12. The method of claim 11, further comprising, responsive to the selection signal having a second value:

performing a second multiplication operation utilizing the 8 bits of data from the first input and the 8 bits of data from the second input.

13. The method of claim 11, further comprising, responsive to the selection signal having the first value, mapping the second plurality of bits to a fourth plurality of bits.

14. The method of claim 13, further comprising, responsive to the selection signal having the first value, performing a third multiplication operation utilizing the fourth plurality of bits generated from the second plurality of bits and the 8 bits of data from the second input.

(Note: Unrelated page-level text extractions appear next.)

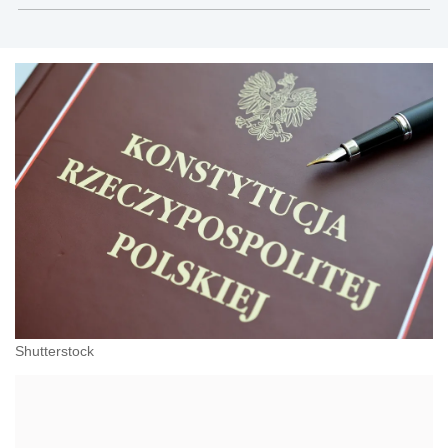
sektor publiczny
Shutterstock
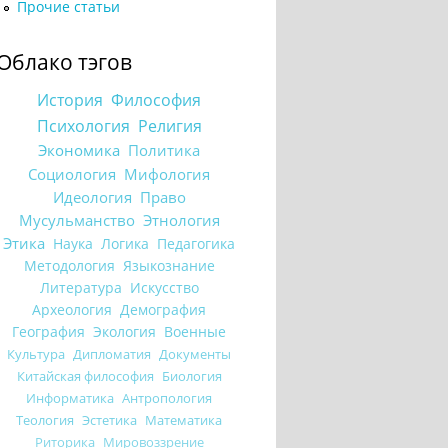
Прочие статьи
Облако тэгов
История
Философия
Психология
Религия
Экономика
Политика
Социология
Мифология
Идеология
Право
Мусульманство
Этнология
Этика
Наука
Логика
Педагогика
Методология
Языкознание
Литература
Искусство
Археология
Демография
География
Экология
Военные
Культура
Дипломатия
Документы
Китайская философия
Биология
Информатика
Антропология
Теология
Эстетика
Математика
Риторика
Мировоззрение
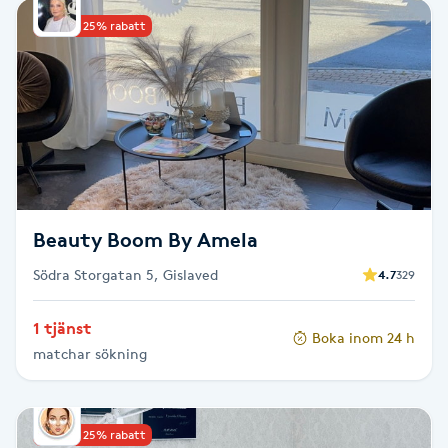
Kinesiologi
Upp till 25% rabatt
Kinesisk medicin
Kiropraktik
Klangmassage
Beauty Boom By Amela
Klippning
Södra Storgatan 5, Gislaved
4.7
329
Klippning & Slingor
1 tjänst
Boka inom 24 h
matchar sökning
Klippning ungdom
Koppningsmassage
Upp till 25% rabatt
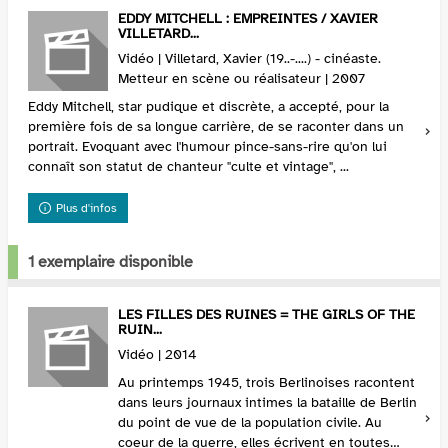
EDDY MITCHELL : EMPREINTES / XAVIER
VILLETARD...
Vidéo | Villetard, Xavier (19..-....) - cinéaste.
Metteur en scène ou réalisateur | 2007
Eddy Mitchell, star pudique et discrète, a accepté, pour la
première fois de sa longue carrière, de se raconter dans un
portrait. Evoquant avec l'humour pince-sans-rire qu'on lui
connaît son statut de chanteur "culte et vintage", ...
Plus d'infos
1 exemplaire disponible
LES FILLES DES RUINES = THE GIRLS OF THE
RUIN...
Vidéo | 2014
Au printemps 1945, trois Berlinoises racontent
dans leurs journaux intimes la bataille de Berlin
du point de vue de la population civile. Au
coeur de la guerre, elles écrivent en toutes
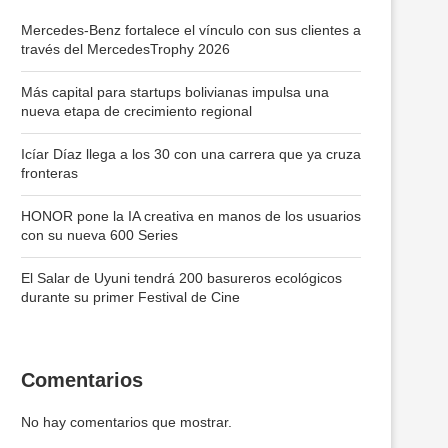
Mercedes-Benz fortalece el vínculo con sus clientes a
través del MercedesTrophy 2026
Más capital para startups bolivianas impulsa una
nueva etapa de crecimiento regional
Icíar Díaz llega a los 30 con una carrera que ya cruza
fronteras
HONOR pone la IA creativa en manos de los usuarios
con su nueva 600 Series
El Salar de Uyuni tendrá 200 basureros ecológicos
durante su primer Festival de Cine
Comentarios
No hay comentarios que mostrar.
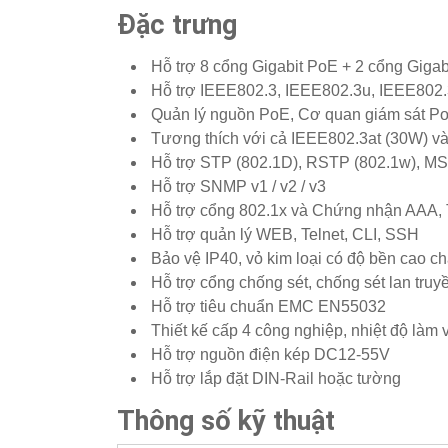
Đặc trưng
Hỗ trợ 8 cổng Gigabit PoE + 2 cổng Gigab
Hỗ trợ IEEE802.3, IEEE802.3u, IEEE802.
Quản lý nguồn PoE, Cơ quan giám sát PoE
Tương thích với cả IEEE802.3at (30W) và
Hỗ trợ STP (802.1D), RSTP (802.1w), M
Hỗ trợ SNMP v1 / v2 / v3
Hỗ trợ cổng 802.1x và Chứng nhận AAA,
Hỗ trợ quản lý WEB, Telnet, CLI, SSH
Bảo vệ IP40, vỏ kim loại có độ bền cao c
Hỗ trợ cổng chống sét, chống sét lan tru
Hỗ trợ tiêu chuẩn EMC EN55032
Thiết kế cấp 4 công nghiệp, nhiệt độ làm 
Hỗ trợ nguồn điện kép DC12-55V
Hỗ trợ lắp đặt DIN-Rail hoặc tường
Thông số kỹ thuật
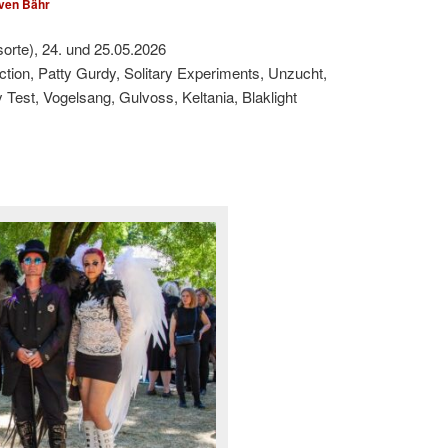
ven Bähr
sorte), 24. und 25.05.2026
ction, Patty Gurdy, Solitary Experiments, Unzucht,
est, Vogelsang, Gulvoss, Keltania, Blaklight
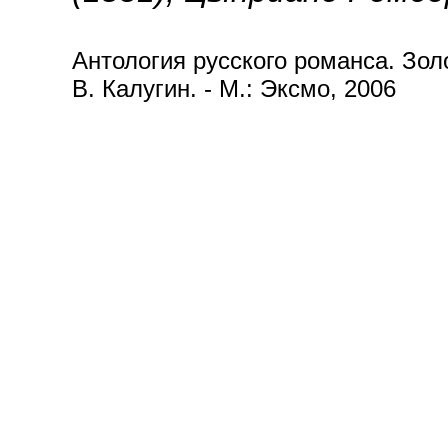
Антология русского романса. Золот
В. Калугин. - М.: Эксмо, 2006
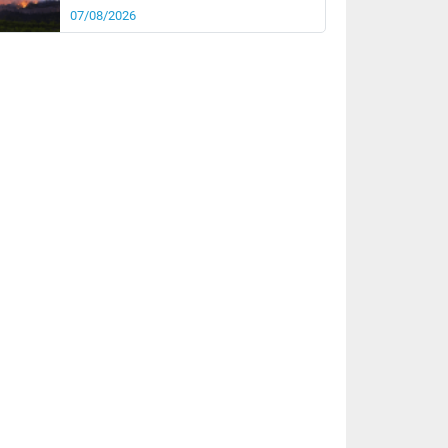
07/08/2026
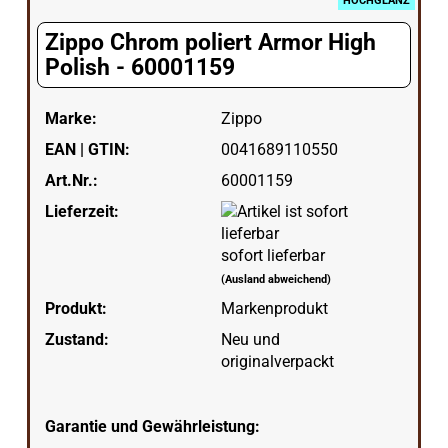
HOCHGLANZ
Zippo Chrom poliert Armor High
Polish - 60001159
Marke:
Zippo
EAN | GTIN:
0041689110550
Art.Nr.:
60001159
Lieferzeit:
sofort lieferbar
(Ausland abweichend)
Produkt:
Markenprodukt
Zustand:
Neu und
originalverpackt
Garantie und Gewährleistung:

15. The method of claim 11, further comprising, determining using a controller whether to operate the MAC unit to perform 4-bit multiplication operations or 8-bit multiplication operations.

16. The method of claim 15, wherein responsive to determining to perform a 4-bit multiplication operation, providing, via the controller, the selection signal having the first value to the MAC unit.

17. The method of claim 16, wherein responsive to determining to perform an 8-bit multiplication operation, providing, via the controller, the selection signal having the second value to the MAC unit.

18. The method of claim 16, further comprising accumulating a first output to a first multiplication operation and a second output to the second multiplication operation.

19. An apparatus, comprising:

a first array of memory cells;

a second array of memory cells;

a multiply-accumulate (MAC) unit coupled to the first array of memory cells and to the second array of memory cells and configured to:

receive a first input indicative of 16 bits of data from the first array of memory cells;

receive a second input indicative of 16 bits of data from the second array of memory cells;

divide the 16 bits from the first input into a first plurality of bits and a second plurality of bits each including 8 bits;

map the first plurality of bits to a third plurality of bits including 16 bits; and

perform a multiplication operation utilizing the third plurality of bits and the 16 bits from the second input.

20. The apparatus of claim 19, wherein the MAC unit is further configured to receive a mapping of a first plurality of bit-strings to a second plurality of bit-strings from the second array of memory cells.